Walk me through the day of the final. What did your working day look like?

"I started at around 7am in our volunteer centre. We had about 300 volunteers at the final, and they started arriving as early as 8am at our accreditation centre — huge kudos goes out to those volunteers working in the accreditation centre, who had given up to a week of their time." 

"A lot of our role within Volunteer Management is to ensure the welfare of our volunteers and make sure they're having a good time. We'd pop in and make sure they've been given the gift of the day (handed to all volunteers each matchday), which could range from a match program to a chocolate bar or a key ring. Late morning is when the bulk of our volunteers arrive, around 200 spectator services volunteers. They do the role of meeting and greeting spectators outside the stadium, helping ensure spectators have a great experience and make the difference between a normal matchday and a women's Euro Final. It was a carnival atmosphere. Everyone was happy to be here, and it helped that the sun shone as well."

"By the time we got to kick off, volunteers whose roles had finished were able to come back to the volunteer centre and watch the game, which was amazing because typically volunteers sign up knowing they're not going to be able to watch games. Then just before the final whistle, we got all the volunteers back out on the footprint so that as the spectators leave, they get a great farewell and send-off before they go home."


Women's Euro 2022 has already impacted the popularity and visibility of women's football in England. How do you expect that to progress in coming years, and what are the FA doing to promote the growth of women's football?

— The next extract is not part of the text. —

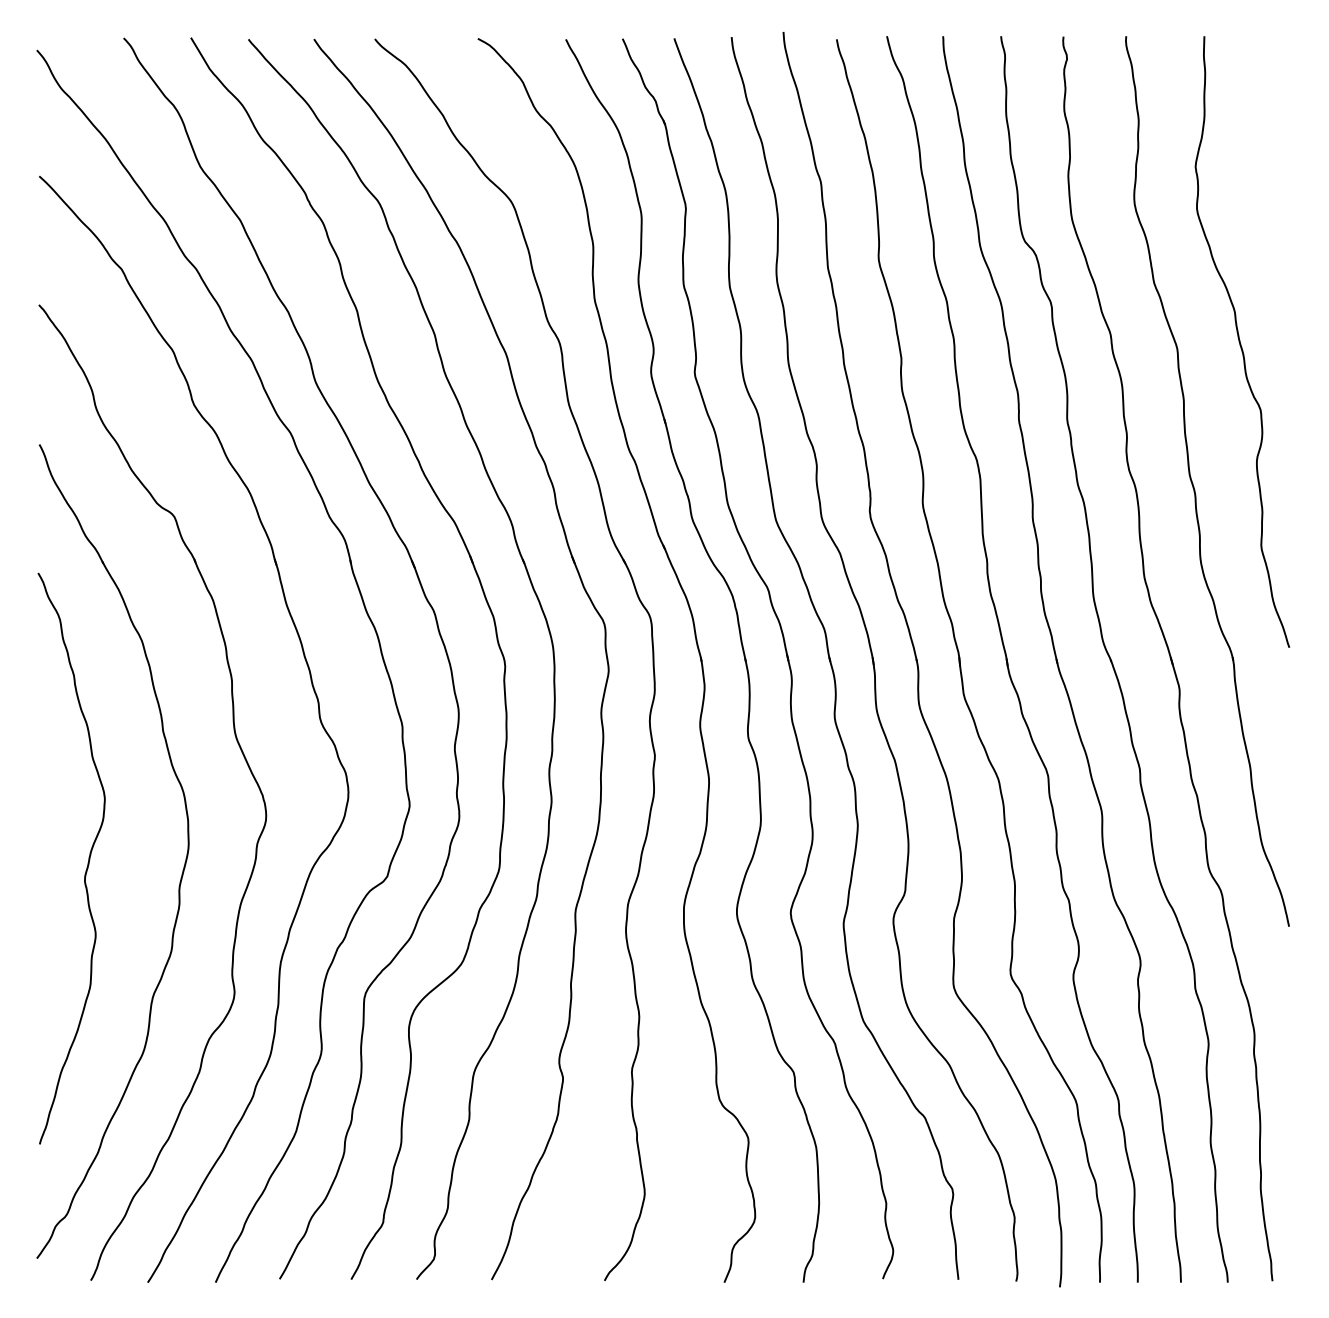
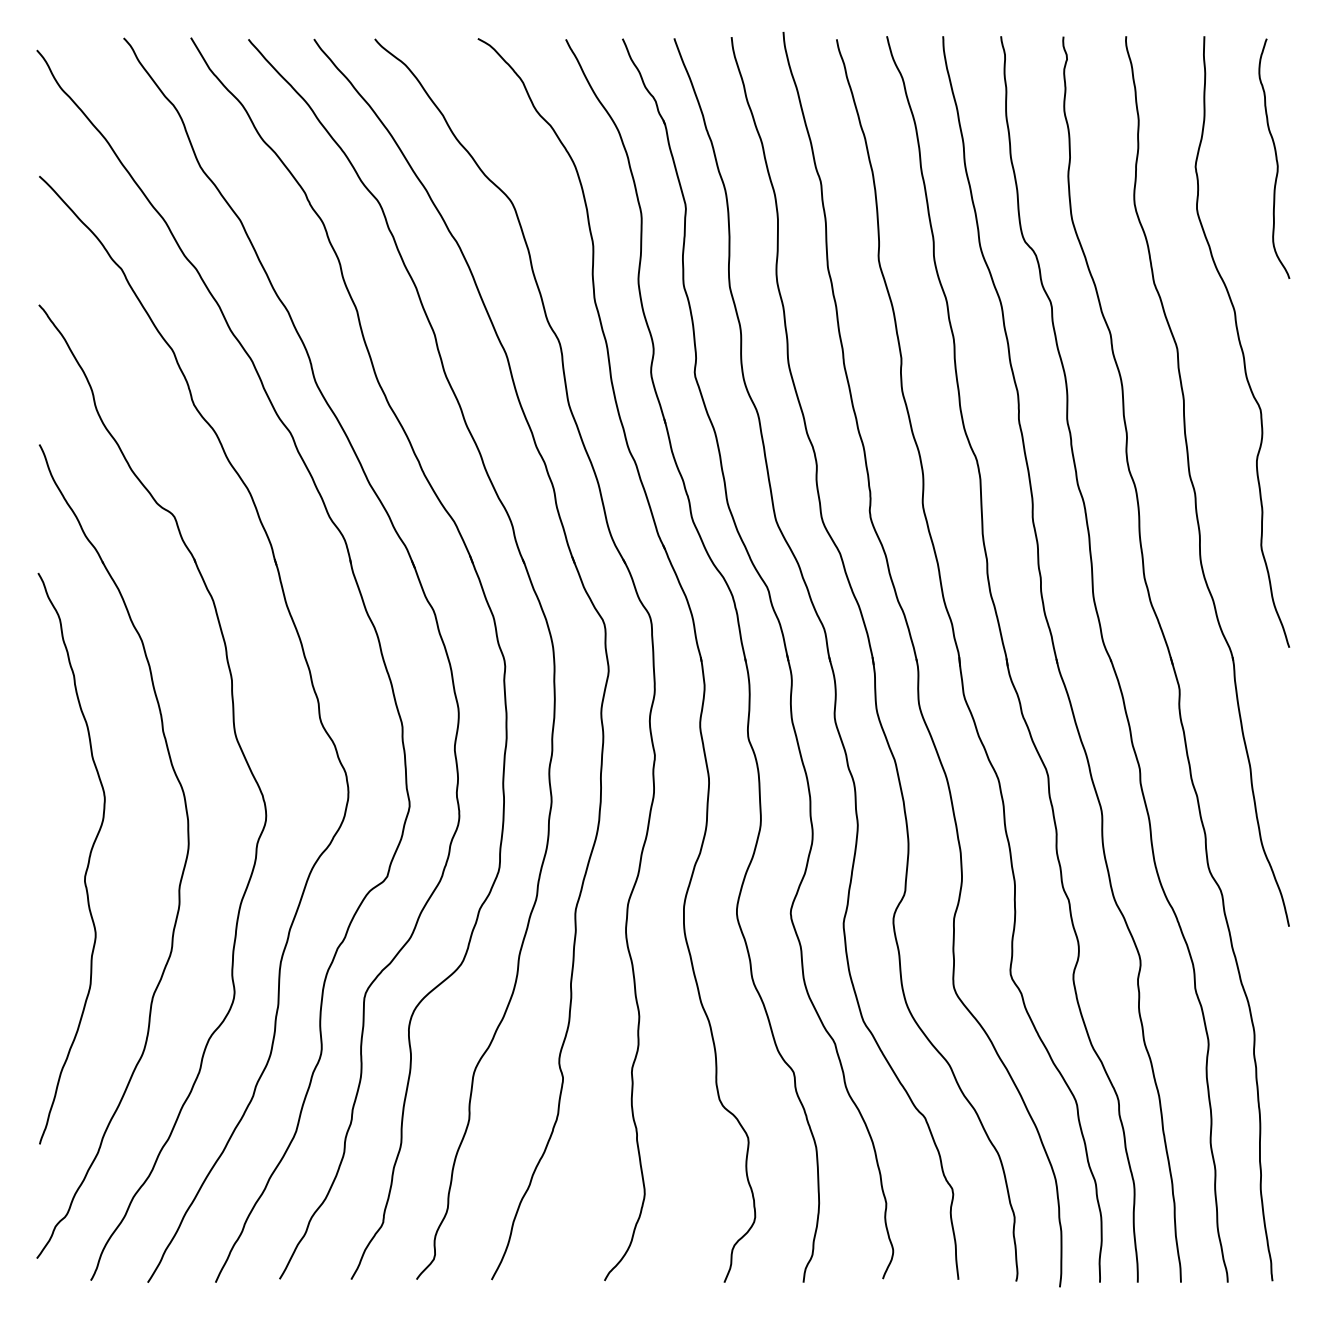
curve at (1275, 158): none -> present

"Since I joined the FA in 2016, what the FA has done to support the women's game is massive, and I've been here to see the journey of where women's football has gone. The fact that the Women's Super League is fully professional and so accessible to watch on mainstream TV, it's on a whole different level now. And the recruitment we've done internally to support the women's game is huge, compared to when I first joined. I think the Women's Euros will be a catalyst for getting more and more people into women's football. I saw a stat that off the back of the win, the demand for Women's Man City tickets has gone up 3000%! The general public are wanting to get involved in the women's game, and the FA's long-term plan is there. It's just gonna continue to get bigger and better. I think Gabby Logan said it last week: this is just the beginning."